To understand this solution better, think about the number line. You would place an open circle at approximately -2.86 and shade everything to the right of it. The open circle signifies that -2.86 is not included in the solution because the inequality is strictly greater than (y > -2.86), not greater than or equal to.
When dealing with decimals, it's often helpful to convert them to fractions to make the division easier. In this case, 0.7 is equal to 7/10. So, the original inequality could be written as (7/10)y > -2. Then, to isolate y, you would multiply both sides by the reciprocal of 7/10, which is 10/7. This would give you the same solution: y > -20/7, which is approximately -2.86.
Remember, the most important thing is to isolate the variable you are solving for by performing inverse operations on both sides of the inequality. And always keep an eye out for negative numbers, because dividing or multiplying by a negative number requires flipping the inequality sign!
Solving -2x < -11
Now, let's solve -2x < -11. This one has a twist! Notice that x is being multiplied by a negative number, -2. This means that when we divide both sides by -2, we have to remember to flip the inequality sign. Let's do it:
-2x / -2 > -11 / -2
Notice how the less than sign (<) has become a greater than sign (>). This simplifies to:
x > 11/2
So, the solution to the inequality -2x < -11 is x > 11/2. This means any value of x that is greater than 11/2 will satisfy the inequality. In decimal form, 11/2 is equal to 5.5. So, x must be greater than 5.5.
To visualize this, imagine a number line. You'd put an open circle at 5.5 and shade everything to the right of it. The open circle indicates that 5.5 itself is not included in the solution set because the inequality is strictly greater than (x > 5.5), not greater than or equal to.
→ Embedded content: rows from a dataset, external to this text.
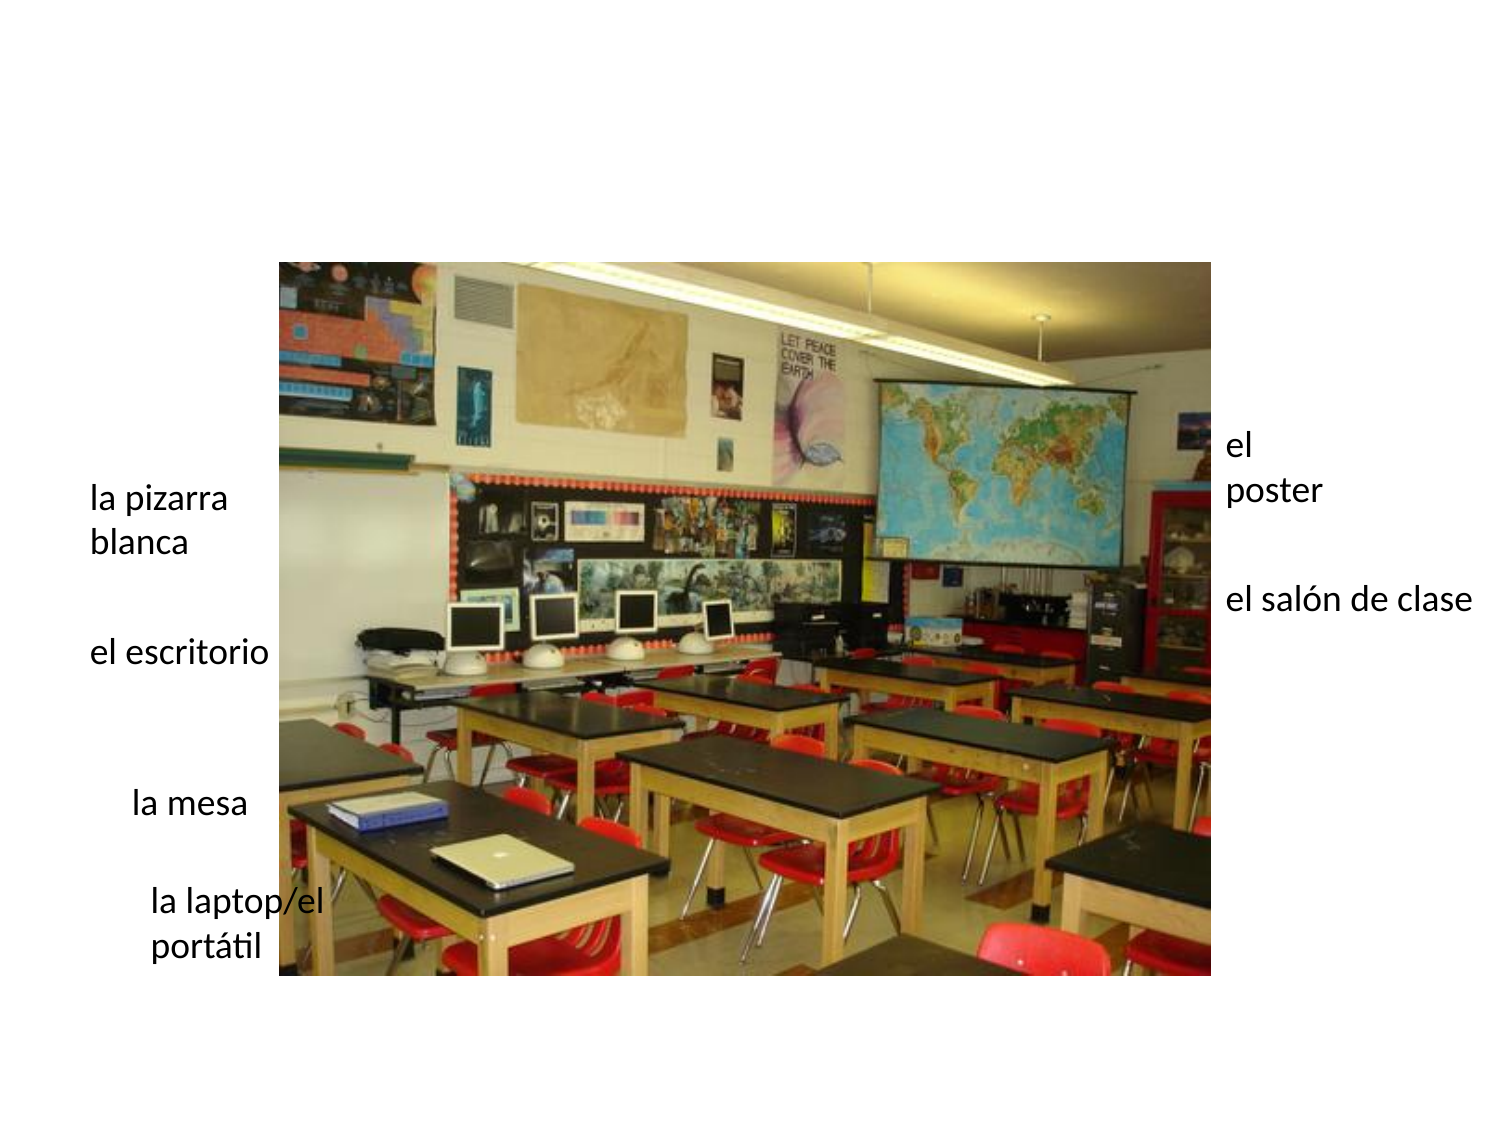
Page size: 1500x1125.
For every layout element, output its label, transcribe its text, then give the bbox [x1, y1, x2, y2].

text_box la mesa [117, 770, 273, 830]
text_box la pizarra blanca [74, 465, 273, 570]
text_box el salón de clase [1216, 566, 1500, 627]
text_box el poster [1216, 412, 1360, 517]
picture [278, 262, 1212, 976]
text_box la laptop/el portátil [135, 869, 273, 974]
text_box el escritorio [74, 619, 273, 680]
The critical step in this problem was dividing by a negative number. Forgetting to flip the inequality sign is a common mistake, so always double-check when you see a negative coefficient on your variable. The solution x > 11/2 includes all the values that make the original inequality true. As before, you can verify your answer by plugging in a value greater than 5.5 into the original inequality to see if it holds.
Solving -14x > 3.5
Alright, last one! Let's solve -14x > 3.5. Just like the previous problem, we're dealing with a negative coefficient on x. This means we'll need to flip the inequality sign when we divide both sides by -14. Let's do it:
-14x / -14 < 3.5 / -14
See how the greater than sign (>) has become a less than sign (<)? This simplifies to:
x < -0.25
So, the solution to the inequality -14x > 3.5 is x < -0.25. This means any value of x that is less than -0.25 will satisfy the inequality.
On a number line, you would place an open circle at -0.25 and shade everything to the left of it. The open circle indicates that -0.25 is not included in the solution set because the inequality is strictly less than (x < -0.25), not less than or equal to.
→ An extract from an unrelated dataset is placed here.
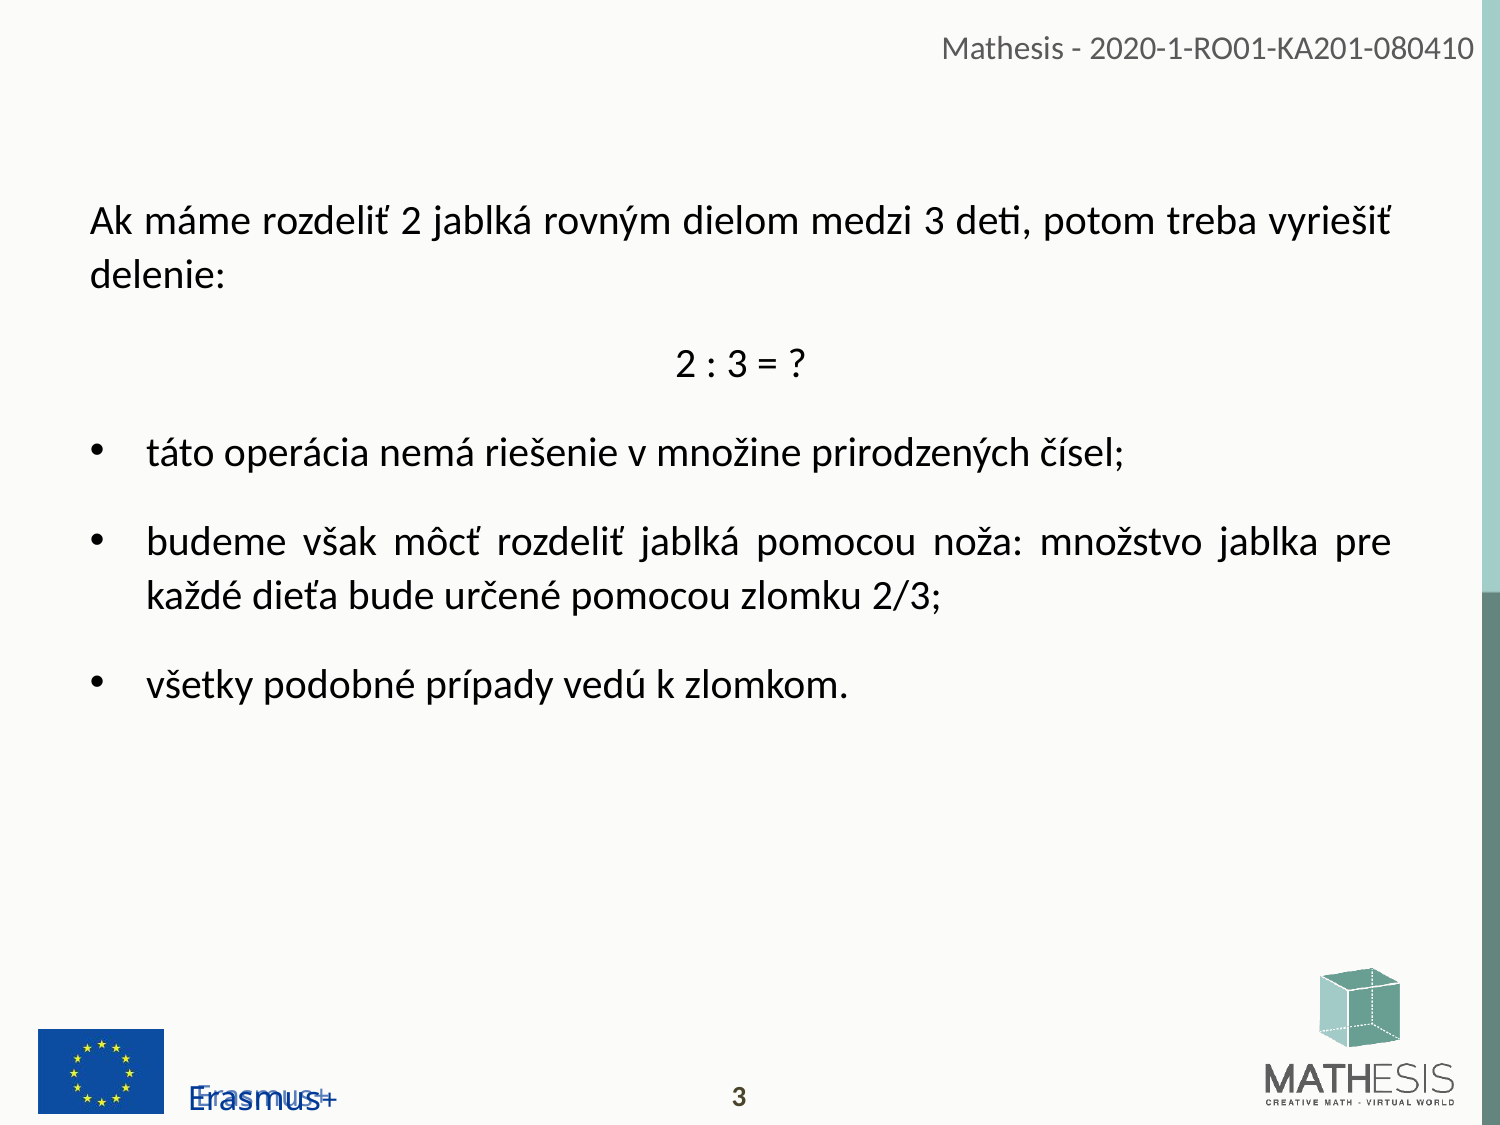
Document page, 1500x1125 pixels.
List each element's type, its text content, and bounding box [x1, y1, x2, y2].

list Ak máme rozdeliť 2 jablká rovným dielom medzi 3 deti, potom treba vyriešiť delenie: 2 : 3 = ? táto operácia nemá riešenie v množine prirodzených čísel; budeme však môcť rozdeliť jablká pomocou noža: množstvo jablka pre každé dieťa bude určené pomocou zlomku 2/3; všetky podobné prípady vedú k zlomkom. [75, 182, 1425, 925]
picture [38, 1029, 164, 1114]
The key takeaway here is that dividing by a negative number changes the direction of the inequality. The solution x < -0.25 encompasses all values that make the original inequality true. Always remember to verify your solutions by substituting a value less than -0.25 into the original inequality to ensure it holds valid.
Key Takeaways
- Isolate the variable: Your primary goal is always to get the variable by itself on one side of the inequality.
- Flip the sign: Remember to flip the inequality sign whenever you multiply or divide both sides by a negative number.
- Check your work: Plug your solution back into the original inequality to make sure it holds true.
inequalities can seem tricky at first, but with practice, you'll get the hang of it. Keep these tips in mind, and you'll be solving inequalities like a pro in no time! Good luck, and keep practicing!